Features extracted from text variables:

Titles variable: I used word embedding using word2vec, a deep learning technique which maps similar words to context after trying Bag of Words. Word embedding improved my validation score significantly.

Tod variable: Several features were extracted from total watch time column out of which I ended up using the following features:

  • tod_median_time
  • tod_min_time
  • dow_max_time
  • watch time counts at hours (0 to 23) mapped from t0 to t23
  • tod_start
  • tod_end
  • Days

Cities variable: Several features were extracted out of which I ended up using the following features:

  • cities_min_time
  • cities_count

Genres variable: Extracted the genres from this column and mapped each genre as a binary feature.

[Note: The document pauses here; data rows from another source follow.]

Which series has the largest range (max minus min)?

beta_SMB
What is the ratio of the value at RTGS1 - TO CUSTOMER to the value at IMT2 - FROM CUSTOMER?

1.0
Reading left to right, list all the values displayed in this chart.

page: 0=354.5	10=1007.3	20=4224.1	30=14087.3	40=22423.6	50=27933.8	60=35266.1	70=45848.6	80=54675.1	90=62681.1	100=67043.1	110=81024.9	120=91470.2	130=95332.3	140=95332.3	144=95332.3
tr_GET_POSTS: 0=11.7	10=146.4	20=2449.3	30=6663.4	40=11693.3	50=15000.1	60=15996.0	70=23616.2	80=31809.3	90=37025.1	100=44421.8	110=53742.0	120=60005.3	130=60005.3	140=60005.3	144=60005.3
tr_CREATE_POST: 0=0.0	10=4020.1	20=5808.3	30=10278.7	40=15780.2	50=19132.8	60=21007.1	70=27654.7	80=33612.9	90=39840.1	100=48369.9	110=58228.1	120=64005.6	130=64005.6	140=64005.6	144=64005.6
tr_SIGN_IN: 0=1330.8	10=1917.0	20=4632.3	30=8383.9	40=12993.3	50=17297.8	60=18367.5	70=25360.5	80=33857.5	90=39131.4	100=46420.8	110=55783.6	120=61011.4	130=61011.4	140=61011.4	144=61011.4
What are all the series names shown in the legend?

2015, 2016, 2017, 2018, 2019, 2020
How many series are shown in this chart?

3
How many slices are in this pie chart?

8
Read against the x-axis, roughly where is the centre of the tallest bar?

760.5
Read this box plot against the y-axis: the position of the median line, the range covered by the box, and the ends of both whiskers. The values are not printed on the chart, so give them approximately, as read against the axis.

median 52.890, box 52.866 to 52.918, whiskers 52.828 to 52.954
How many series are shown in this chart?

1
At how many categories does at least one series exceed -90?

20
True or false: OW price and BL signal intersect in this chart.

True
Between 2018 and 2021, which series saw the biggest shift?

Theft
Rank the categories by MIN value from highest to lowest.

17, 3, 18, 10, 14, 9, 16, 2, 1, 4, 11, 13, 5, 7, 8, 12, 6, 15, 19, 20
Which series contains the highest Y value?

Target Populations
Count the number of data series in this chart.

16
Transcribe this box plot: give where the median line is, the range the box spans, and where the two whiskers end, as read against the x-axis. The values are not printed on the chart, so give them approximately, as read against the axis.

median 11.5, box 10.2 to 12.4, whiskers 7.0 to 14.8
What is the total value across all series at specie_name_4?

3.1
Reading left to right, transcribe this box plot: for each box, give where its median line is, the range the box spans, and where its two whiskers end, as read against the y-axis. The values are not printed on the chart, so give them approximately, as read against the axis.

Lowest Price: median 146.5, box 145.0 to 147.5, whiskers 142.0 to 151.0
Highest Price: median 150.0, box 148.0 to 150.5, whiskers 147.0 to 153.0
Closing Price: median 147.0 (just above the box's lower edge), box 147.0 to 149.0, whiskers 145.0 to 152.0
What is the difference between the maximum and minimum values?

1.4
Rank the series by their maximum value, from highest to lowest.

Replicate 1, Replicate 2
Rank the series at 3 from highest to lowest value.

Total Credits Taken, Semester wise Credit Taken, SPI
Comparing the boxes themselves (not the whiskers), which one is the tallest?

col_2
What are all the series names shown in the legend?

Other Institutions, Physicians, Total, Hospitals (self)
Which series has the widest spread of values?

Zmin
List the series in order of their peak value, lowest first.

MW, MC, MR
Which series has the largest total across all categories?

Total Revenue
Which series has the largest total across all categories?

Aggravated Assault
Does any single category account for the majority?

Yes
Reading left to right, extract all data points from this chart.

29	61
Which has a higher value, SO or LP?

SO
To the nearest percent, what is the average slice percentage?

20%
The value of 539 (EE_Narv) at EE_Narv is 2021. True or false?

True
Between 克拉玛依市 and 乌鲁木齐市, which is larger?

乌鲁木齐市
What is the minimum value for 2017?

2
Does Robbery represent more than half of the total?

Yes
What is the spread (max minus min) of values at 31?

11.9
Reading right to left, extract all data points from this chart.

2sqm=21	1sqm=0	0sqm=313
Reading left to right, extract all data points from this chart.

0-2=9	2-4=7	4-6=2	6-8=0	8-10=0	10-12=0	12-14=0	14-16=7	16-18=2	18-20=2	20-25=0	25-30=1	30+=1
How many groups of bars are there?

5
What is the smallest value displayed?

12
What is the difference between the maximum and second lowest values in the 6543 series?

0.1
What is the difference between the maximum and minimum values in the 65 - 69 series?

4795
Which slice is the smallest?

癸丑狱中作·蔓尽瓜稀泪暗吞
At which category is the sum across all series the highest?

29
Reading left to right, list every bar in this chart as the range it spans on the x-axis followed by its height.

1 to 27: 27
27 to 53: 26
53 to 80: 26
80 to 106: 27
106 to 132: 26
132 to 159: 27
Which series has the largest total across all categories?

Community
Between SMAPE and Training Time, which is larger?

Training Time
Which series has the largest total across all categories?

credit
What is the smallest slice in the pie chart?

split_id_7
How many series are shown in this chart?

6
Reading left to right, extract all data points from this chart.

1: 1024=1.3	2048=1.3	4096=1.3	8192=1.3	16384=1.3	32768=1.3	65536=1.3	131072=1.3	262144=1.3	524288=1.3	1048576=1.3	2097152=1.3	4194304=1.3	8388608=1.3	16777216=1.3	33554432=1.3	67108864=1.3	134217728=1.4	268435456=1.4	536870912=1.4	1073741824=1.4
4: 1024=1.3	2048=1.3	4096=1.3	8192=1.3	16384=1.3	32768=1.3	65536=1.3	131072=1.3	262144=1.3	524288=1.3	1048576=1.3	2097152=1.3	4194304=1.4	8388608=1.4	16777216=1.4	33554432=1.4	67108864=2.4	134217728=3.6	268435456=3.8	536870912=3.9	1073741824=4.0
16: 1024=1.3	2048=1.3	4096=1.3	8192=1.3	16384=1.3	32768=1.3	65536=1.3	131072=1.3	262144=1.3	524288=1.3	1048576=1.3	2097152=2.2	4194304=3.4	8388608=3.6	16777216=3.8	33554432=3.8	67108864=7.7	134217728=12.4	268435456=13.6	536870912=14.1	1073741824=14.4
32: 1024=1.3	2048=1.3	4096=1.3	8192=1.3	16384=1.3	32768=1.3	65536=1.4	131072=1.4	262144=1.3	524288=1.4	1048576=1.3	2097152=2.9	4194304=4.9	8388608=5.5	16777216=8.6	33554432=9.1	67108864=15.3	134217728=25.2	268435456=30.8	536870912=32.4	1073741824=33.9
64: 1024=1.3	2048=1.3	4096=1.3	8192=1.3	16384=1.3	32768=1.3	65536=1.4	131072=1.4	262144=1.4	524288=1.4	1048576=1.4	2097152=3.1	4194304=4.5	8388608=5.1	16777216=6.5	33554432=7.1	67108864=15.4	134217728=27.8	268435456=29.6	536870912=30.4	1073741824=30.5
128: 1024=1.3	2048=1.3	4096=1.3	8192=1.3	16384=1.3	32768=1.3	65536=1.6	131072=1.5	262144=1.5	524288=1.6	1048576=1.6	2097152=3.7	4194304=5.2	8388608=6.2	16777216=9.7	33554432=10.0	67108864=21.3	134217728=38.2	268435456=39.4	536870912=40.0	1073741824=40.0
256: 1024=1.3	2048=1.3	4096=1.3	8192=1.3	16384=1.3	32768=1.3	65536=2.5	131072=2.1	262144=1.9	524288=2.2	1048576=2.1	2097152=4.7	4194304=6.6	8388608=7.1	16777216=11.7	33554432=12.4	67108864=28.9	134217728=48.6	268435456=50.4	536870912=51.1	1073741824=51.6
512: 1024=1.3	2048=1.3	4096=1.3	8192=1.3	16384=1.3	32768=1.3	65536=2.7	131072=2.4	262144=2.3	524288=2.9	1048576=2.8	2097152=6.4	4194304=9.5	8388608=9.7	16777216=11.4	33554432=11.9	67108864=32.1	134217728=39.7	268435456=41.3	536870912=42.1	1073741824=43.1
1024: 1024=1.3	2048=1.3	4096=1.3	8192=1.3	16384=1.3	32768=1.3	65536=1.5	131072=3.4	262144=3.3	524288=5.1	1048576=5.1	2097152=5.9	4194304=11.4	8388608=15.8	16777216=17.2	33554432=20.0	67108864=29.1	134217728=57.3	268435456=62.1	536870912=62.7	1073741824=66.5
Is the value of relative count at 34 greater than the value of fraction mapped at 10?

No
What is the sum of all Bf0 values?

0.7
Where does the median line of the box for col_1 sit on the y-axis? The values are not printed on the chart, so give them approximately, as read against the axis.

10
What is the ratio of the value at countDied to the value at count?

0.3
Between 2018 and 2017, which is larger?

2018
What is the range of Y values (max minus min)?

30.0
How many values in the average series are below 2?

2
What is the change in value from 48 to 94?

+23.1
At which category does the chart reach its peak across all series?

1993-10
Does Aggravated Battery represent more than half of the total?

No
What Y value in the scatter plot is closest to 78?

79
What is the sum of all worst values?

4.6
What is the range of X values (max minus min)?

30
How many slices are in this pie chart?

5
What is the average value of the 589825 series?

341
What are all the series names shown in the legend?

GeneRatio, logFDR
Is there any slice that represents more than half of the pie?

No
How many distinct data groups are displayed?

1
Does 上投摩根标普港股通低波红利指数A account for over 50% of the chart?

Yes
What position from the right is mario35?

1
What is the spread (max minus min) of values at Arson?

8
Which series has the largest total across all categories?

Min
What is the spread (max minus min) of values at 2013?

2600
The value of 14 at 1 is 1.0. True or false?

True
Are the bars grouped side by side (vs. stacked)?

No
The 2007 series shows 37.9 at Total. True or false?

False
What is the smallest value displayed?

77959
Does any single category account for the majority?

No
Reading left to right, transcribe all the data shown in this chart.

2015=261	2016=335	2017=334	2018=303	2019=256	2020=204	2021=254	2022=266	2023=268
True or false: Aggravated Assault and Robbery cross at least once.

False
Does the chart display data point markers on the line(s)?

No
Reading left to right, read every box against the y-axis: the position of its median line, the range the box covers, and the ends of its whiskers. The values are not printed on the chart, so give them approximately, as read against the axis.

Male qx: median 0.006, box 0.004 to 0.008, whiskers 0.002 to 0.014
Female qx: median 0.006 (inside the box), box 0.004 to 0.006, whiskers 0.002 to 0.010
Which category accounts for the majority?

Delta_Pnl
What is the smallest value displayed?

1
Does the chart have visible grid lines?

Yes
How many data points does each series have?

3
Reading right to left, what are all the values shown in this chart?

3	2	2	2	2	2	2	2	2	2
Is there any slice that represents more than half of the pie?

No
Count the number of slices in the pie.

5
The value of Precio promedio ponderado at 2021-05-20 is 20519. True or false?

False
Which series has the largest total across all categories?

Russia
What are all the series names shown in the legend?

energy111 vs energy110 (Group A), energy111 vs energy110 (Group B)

Apart from these, I extracted the following features:

  • genres_min_time
  • genres_max_time
  • genres_mean_time
  • genres_median_time

Other text related features which improved by validation score are:

  • titles length
  • titles count
  • cities strings

Features extracted from numeric columns:

dow variable:

  • Binary features for each day of the week starting from Monday to Sunday.
  • Watch time spent on each day from Monday to Sunday.

Model Evaluation:

I tried several different models which produced the following scores:

Model Score
Logistic Regression 0.70
Linear Discriminant Analysis 0.79
K Nearest Neighbors 0.59
CART 0.55
AdaBoost 0.79
Gradient Boosting 0.80
Random Forests 0.69
Extra Trees Regressor 0.70
LightGBM(after hyper parameter tuning) 0.822
Xgboost(after hyper parameter tuning) 0.821

I ended up using LightGBM to generate my predictions.

Hyper parameter tuning:

Used hyperopt to automatically find the right hyper parameters which improved my validation score for LightGBM model The competition rewarded contestants who did feature engineering.

Things that I tried which din't work:

  • Bag of Words approach.
  • Dimensionality reduction on Word2vec features.
  • Several extracted numerical and text features.